- [Exercise goal] Out of the records below, copy all lines in which the word "tail" occurs.

(Beginning of Data supplied)

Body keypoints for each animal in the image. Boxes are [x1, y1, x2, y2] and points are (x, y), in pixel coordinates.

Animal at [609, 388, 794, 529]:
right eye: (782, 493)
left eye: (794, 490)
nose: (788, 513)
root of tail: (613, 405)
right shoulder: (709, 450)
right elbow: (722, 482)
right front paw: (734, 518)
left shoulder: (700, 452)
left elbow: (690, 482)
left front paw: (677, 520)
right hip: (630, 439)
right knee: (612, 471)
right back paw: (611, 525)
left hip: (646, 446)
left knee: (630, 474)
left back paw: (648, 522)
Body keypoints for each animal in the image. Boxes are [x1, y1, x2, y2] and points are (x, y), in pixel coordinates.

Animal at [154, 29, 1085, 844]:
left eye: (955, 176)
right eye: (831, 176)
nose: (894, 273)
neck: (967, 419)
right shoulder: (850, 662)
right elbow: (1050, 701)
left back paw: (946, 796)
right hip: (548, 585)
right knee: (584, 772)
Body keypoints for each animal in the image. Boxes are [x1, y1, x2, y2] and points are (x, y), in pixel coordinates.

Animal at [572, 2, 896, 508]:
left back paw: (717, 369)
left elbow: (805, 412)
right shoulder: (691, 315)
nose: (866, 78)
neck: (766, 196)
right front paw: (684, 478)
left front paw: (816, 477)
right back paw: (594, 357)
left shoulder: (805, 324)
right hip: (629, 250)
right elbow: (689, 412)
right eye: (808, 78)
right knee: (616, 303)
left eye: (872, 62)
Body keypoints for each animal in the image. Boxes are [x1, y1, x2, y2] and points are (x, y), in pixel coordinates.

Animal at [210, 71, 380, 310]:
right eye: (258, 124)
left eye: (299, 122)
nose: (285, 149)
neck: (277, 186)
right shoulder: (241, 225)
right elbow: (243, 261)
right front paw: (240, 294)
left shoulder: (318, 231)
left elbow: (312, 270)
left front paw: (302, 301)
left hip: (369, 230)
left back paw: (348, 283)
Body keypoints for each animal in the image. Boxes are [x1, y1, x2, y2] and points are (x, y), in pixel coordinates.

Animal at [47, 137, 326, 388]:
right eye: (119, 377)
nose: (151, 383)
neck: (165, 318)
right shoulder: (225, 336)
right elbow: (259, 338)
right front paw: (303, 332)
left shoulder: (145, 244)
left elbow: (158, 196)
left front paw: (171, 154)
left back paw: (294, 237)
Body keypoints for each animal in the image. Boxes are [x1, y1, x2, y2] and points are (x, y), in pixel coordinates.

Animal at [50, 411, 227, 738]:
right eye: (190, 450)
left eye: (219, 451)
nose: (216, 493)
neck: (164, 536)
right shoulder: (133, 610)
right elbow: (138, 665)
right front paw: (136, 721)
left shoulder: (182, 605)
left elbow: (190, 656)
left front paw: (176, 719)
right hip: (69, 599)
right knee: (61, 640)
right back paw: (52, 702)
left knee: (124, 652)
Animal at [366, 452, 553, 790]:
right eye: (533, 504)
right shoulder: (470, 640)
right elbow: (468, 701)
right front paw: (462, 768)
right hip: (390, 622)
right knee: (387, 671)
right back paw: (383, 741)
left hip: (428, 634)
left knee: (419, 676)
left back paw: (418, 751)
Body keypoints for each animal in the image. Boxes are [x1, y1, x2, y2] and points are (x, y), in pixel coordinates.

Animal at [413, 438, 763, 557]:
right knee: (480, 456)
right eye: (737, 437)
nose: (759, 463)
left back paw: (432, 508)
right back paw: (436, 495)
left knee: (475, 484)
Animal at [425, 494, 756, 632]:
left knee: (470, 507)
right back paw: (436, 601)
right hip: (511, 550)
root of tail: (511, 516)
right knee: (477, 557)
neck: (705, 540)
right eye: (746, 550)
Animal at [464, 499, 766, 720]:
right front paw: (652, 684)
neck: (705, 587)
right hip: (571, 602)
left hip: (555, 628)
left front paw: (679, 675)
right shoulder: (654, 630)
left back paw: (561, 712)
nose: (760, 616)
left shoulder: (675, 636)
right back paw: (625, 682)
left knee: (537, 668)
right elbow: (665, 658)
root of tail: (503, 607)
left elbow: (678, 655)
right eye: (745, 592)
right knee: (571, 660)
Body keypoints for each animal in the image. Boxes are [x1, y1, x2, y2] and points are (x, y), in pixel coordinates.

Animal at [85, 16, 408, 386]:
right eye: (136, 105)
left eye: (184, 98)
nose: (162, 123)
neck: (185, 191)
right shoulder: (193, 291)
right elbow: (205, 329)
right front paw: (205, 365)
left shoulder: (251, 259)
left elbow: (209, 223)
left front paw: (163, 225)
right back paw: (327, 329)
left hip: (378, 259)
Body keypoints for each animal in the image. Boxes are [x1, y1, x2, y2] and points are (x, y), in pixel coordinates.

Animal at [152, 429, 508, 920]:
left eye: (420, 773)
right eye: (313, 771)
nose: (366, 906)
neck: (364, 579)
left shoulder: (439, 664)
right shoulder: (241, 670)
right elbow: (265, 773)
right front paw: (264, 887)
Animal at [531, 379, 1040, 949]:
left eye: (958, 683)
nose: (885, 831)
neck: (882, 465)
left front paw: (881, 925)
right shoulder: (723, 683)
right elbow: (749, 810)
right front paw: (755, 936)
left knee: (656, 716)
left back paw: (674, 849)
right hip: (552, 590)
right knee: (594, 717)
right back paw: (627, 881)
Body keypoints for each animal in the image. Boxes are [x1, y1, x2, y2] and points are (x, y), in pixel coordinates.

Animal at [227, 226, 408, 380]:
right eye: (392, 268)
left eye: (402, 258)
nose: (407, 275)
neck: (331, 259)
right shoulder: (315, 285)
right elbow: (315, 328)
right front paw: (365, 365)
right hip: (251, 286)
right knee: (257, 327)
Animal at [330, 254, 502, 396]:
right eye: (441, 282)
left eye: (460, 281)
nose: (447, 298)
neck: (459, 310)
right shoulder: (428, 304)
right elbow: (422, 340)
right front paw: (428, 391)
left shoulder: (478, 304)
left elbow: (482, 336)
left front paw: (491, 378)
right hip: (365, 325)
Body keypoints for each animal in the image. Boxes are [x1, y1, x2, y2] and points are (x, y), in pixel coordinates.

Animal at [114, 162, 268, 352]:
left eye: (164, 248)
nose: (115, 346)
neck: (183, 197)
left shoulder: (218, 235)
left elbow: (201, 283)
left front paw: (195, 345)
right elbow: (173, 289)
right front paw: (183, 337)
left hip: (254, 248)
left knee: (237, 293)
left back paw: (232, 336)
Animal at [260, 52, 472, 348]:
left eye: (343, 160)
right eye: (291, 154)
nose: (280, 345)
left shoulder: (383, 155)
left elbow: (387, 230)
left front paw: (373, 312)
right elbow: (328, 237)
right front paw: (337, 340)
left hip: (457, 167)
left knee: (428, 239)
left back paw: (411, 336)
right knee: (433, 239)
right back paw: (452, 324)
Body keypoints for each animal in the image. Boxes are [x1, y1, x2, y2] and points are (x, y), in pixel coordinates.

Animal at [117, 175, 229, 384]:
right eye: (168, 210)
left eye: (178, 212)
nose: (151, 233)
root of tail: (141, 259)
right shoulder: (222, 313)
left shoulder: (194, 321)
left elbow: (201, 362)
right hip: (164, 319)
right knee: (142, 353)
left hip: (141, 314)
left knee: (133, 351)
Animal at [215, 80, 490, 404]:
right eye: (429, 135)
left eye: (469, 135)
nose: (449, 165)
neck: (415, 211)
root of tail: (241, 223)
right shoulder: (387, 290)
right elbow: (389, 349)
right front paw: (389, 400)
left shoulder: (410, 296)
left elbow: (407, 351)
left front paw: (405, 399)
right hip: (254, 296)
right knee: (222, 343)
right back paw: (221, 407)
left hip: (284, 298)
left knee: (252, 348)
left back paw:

(End of Data supplied)

- [Answer space]
root of tail: (613, 405)
root of tail: (511, 516)
root of tail: (503, 607)
root of tail: (141, 259)
root of tail: (241, 223)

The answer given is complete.